- FRAGMENTO DEL DOCUMENTO
Estas palabras y la consecuencia de las mismas, que fue mi aceptación del reto, serían el desencadenante de una de las vivencias más enriquecedoras de mi carrera.
Cuando me acerqué a su cama me llamaron la atención los monitores, alarmas y vías que tenía. Así que me puse manos a la obra, quería controlar todas sus constantes vitales. En uno de los monitores se observaba su pulso, que cada vez era más lento.
La respiración agitada poco a poco fue siendo más pausada por la sedación.
Las ondas del electrocardiógrafo se iban desvaneciendo; parecía que en cualquier momento no iba a aparecer la siguiente.
La tensión arterial era imperceptible.
No quería que se me pasara ningún dato clínico ni farmacológico. Apliqué mis conocimientos técnicos, herencia de mi educación en la facultad de medicina y de las grandes sentadas frente al Harrison.
Me pregunté: ¿qué más tenía que hacer para acompañarla? Empecé a sentirme impotente y frustrada, en esa situación terminal de agonía de poco servían mis esfuerzos clínicos. Ahora entendía por qué esta anciana estaba tan sola, y por qué ponía nervioso al personal. Nadie quería cargar con semejante "puro" diagnosticado ya de "abueloma".
Permanecía en mi empeño de seguir a su lado y me di cuenta de que la técnica a usar debía ser diferente, no una acción intervencionista demasiado activa.
Aprendí a "saber estar ahí", de una forma silenciosa, pero intensa; intentaba sintonizar, intuir sus sentimientos, quería escucharlos aunque ella no respondiese a estímulos.
La anciana permanecía en su mismo estado, parecía que se resistía y la agonía era inacabable.
Caí en la cuenta de que al otro lado del cristal sus familiares estaban expectantes y ansiosos. Comprendí que quizás a ambos les gustaría despedirse. Mis compañeras de enfermería facilitaron el que fuesen posibles unos minutos de intimidad. Antes, por supuesto, el médico adjunto y yo asesoramos a los familiares para que el encuentro fuese lo más sereno posible.
La anciana suavemente expiró a los pocos minutos de haberse despedido. Quizás era lo único que necesitaba para sentirse totalmente confortable y poder "marcharse" de una forma apacible y tranquila.
¿Quién dijo que aquella UVI no era el sitio más indicado para esta paciente? Para mí y para algunos de los profesionales que estábamos allí esta anciana se encontraba en el sitio y momento apropiados para enseñarnos la gran lección del "saber estar ahí".

- EJERCICIO 1
Reproduce sin cambios el tramo del relato sobre la anciana en la UVI que va desde "Cuando me acerqué" hasta "aparecer la siguiente.".
- EJERCICIO 2
En el relato sobre la anciana en la UVI, ¿en qué momento expiró la paciente?
- EJERCICIO 3
Por favor, prosigue el relato sobre la anciana en la UVI a partir de su última frase.

- EXTRACTOS DE DATOS
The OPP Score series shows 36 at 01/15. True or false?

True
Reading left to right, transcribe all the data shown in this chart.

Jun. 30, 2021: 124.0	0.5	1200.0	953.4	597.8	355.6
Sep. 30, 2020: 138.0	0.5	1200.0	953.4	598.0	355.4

- SOLUCIÓN DEL EJERCICIO 1
Cuando me acerqué a su cama me llamaron la atención los monitores, alarmas y vías que tenía. Así que me puse manos a la obra, quería controlar todas sus constantes vitales. En uno de los monitores se observaba su pulso, que cada vez era más lento.
La respiración agitada poco a poco fue siendo más pausada por la sedación.
Las ondas del electrocardiógrafo se iban desvaneciendo; parecía que en cualquier momento no iba a aparecer la siguiente.

- SOLUCIÓN DEL EJERCICIO 2
A los pocos minutos de haberse despedido.

- SOLUCIÓN DEL EJERCICIO 3
Al iniciar la práctica de este "arte", probablemente presentemos resistencias internas y la primera tentación sería la de salir corriendo.
La resistencia más importante y primaria que puede surgir en los profesionales es la de que nuestra implicación con el enfermo nos llevaría a un desgaste emocional del que muy a menudo se pretende huir.
Otra resistencia, y en contraposición elemento necesario para la práctica del saber estar ahí, es la falta de tiempo, realmente muy valioso para todos nosotros. Sería conveniente preguntarnos hasta qué punto utilizamos la escasez de tiempo como excusa para no implicarnos. Con esta actitud, en vez de progresar estaríamos dando un paso atrás, que debilitaría nuestro crecimiento profesional y personal.
Venciendo estas resistencias primarias conseguiríamos grandes ventajas:
La comunicación con nuestros pacientes sería mucho más fluida y abierta, aportándonos una mayor información y conocimiento sobre el mundo interior del paciente.
Contribuiríamos a desarrollar en nosotros mismos una especial "sensibilidad" que capta todos los matices sutiles, pero vitales para dar el adecuado apoyo emocional.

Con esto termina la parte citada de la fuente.